What is needed is each line of the data below that holds the string "cutting".
======== Exercise input
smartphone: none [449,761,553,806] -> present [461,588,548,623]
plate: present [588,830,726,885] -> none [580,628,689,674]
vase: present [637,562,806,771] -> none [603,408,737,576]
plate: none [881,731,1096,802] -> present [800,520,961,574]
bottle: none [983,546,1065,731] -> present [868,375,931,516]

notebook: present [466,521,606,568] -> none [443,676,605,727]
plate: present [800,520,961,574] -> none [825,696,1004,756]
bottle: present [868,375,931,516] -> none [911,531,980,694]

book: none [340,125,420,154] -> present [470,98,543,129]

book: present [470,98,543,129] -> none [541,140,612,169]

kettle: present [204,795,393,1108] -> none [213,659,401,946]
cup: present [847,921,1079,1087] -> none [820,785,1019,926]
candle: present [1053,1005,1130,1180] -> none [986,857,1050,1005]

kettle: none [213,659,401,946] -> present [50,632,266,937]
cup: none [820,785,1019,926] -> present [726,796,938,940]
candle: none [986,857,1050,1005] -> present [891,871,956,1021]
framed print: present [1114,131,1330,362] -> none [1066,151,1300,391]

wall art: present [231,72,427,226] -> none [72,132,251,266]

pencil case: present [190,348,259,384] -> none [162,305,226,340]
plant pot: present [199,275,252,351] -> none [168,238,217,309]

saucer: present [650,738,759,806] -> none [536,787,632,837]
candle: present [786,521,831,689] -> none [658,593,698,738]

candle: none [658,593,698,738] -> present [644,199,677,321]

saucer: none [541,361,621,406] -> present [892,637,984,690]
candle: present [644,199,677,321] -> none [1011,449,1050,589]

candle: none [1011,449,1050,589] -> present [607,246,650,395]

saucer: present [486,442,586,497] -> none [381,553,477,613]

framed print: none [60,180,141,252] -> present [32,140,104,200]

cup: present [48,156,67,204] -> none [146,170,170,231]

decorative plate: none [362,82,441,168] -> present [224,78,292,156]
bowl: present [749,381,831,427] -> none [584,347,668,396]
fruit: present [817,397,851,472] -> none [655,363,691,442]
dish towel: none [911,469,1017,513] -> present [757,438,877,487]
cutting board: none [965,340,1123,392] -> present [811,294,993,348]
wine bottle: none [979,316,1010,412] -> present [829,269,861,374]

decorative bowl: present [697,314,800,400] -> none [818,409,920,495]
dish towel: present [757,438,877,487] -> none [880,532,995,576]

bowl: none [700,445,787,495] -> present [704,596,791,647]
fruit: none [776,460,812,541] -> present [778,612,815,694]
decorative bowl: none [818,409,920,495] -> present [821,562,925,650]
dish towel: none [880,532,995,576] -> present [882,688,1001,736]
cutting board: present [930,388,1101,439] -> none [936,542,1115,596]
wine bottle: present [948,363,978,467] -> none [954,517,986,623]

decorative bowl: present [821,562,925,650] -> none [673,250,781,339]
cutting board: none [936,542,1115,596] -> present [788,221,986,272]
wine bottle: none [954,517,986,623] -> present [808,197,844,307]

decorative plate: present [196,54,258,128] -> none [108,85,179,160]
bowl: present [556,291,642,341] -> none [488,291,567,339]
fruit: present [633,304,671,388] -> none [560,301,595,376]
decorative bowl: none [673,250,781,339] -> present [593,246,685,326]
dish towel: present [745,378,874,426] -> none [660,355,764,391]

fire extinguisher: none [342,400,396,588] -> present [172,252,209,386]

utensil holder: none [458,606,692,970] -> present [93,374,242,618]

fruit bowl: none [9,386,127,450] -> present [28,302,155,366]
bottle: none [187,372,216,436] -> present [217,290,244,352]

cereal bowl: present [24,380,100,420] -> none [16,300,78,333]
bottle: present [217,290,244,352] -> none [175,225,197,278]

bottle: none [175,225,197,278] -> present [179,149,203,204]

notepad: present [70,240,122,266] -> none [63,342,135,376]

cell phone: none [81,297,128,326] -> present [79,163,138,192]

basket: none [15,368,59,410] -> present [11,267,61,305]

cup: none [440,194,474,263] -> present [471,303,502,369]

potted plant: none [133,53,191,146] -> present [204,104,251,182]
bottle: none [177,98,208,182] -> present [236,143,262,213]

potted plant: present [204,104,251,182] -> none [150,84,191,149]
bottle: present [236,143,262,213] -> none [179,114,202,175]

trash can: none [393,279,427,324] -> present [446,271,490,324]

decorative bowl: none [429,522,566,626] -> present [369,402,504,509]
================
Your response:
cutting board: none [965,340,1123,392] -> present [811,294,993,348]
cutting board: present [930,388,1101,439] -> none [936,542,1115,596]
cutting board: none [936,542,1115,596] -> present [788,221,986,272]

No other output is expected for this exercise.